Postponed: Queer Asylum in Germany: Between Queer Liberalisms and Colonial Sexualities
Event postponed until October 2020.
Mengia Tschalaer is a Marie Curie Research Fellow at the School of Sociology, Politics and International Studies at the University of Bristol. As a law and society scholar she focuses on the relationship between politics of knowledge production and human rights, sexualities, and religion. Her work is geared towards rendering visible those voices located at the margins that remain silenced – often very deliberately so – in conversations about justice and ideals about the truth. She is currently working on a EU funded project which examines the experiences of LGBTQI+ asylum seekers with Muslim background within Germany’s asylum system. She is the author of "Muslim Women's Quest for Justice: Gender, Law, and Activism in India" (Cambridge University Press, 2017) and of various articles and chapters on socio-legal resistance, gender, and Islam.

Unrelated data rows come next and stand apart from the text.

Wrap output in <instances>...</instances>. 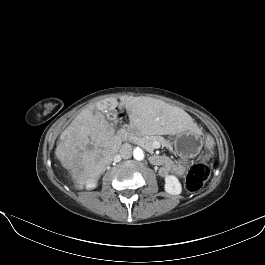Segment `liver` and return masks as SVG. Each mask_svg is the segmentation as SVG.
I'll use <instances>...</instances> for the list:
<instances>
[{"label": "liver", "instance_id": "6515ba94", "mask_svg": "<svg viewBox=\"0 0 265 265\" xmlns=\"http://www.w3.org/2000/svg\"><path fill=\"white\" fill-rule=\"evenodd\" d=\"M117 106L126 109L131 126L151 134L188 130L201 134L188 113L159 99L123 96L118 102L115 97L105 98L84 108L60 135L55 155L76 183L97 180L119 152L122 140L104 115Z\"/></svg>", "mask_w": 265, "mask_h": 265}]
</instances>
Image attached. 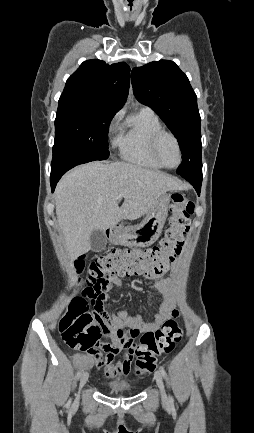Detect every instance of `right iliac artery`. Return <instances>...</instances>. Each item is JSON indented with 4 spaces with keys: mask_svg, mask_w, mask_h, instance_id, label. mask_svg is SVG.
I'll return each instance as SVG.
<instances>
[{
    "mask_svg": "<svg viewBox=\"0 0 254 433\" xmlns=\"http://www.w3.org/2000/svg\"><path fill=\"white\" fill-rule=\"evenodd\" d=\"M81 374H82V372H81V370H79V371L77 372V374H76V378L79 379L80 376H81Z\"/></svg>",
    "mask_w": 254,
    "mask_h": 433,
    "instance_id": "obj_1",
    "label": "right iliac artery"
}]
</instances>
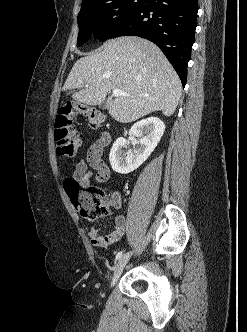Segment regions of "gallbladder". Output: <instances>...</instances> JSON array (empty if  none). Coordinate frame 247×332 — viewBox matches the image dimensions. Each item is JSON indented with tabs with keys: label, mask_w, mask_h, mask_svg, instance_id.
<instances>
[{
	"label": "gallbladder",
	"mask_w": 247,
	"mask_h": 332,
	"mask_svg": "<svg viewBox=\"0 0 247 332\" xmlns=\"http://www.w3.org/2000/svg\"><path fill=\"white\" fill-rule=\"evenodd\" d=\"M99 108L101 109H105L106 108V102H102L100 105H99Z\"/></svg>",
	"instance_id": "gallbladder-1"
}]
</instances>
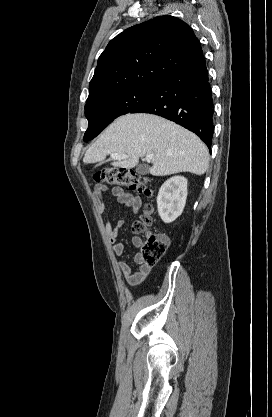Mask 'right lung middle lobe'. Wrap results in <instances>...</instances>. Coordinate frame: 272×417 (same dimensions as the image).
Here are the masks:
<instances>
[{"label": "right lung middle lobe", "mask_w": 272, "mask_h": 417, "mask_svg": "<svg viewBox=\"0 0 272 417\" xmlns=\"http://www.w3.org/2000/svg\"><path fill=\"white\" fill-rule=\"evenodd\" d=\"M159 84L139 85L116 91L100 97L85 105L88 129L84 135L87 142L96 137L115 118L132 113L147 101L157 90Z\"/></svg>", "instance_id": "dd1d6c3e"}]
</instances>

Human rights violations based on sexual orientation and gender identity are grounds for seeking asylum in Europe. However, lesbian, gay, trans, queer, and intersex (LGBTQI+) people belong to the least visible and most vulnerable group and often lack significant access to social and legal support. In her work with the Queer Asylum Project, law and society scholar Mengia Hong Tschalaer uses in-depth interviews with LGBTQI+ refugees and people seeking asylum, digitized asylum court cases available in the online archives of the Administrative Courts in Germany, and frontline newsreporting to examine the manner in which “legitimate victimhood” for gay, trans, bi, inter, and gender non-binary people seeking asylum is read through the prism of Western constructions of Muslim sexualities and masculinities. Her work further proposes concrete legislative initiatives that address the injustices inherent in existing EU policy. Taking several specific case studies as point of departure, the Queer Asylum Project illustrates the central role of Eurocentric sexual regimes in determining the parameters of the (il)legal.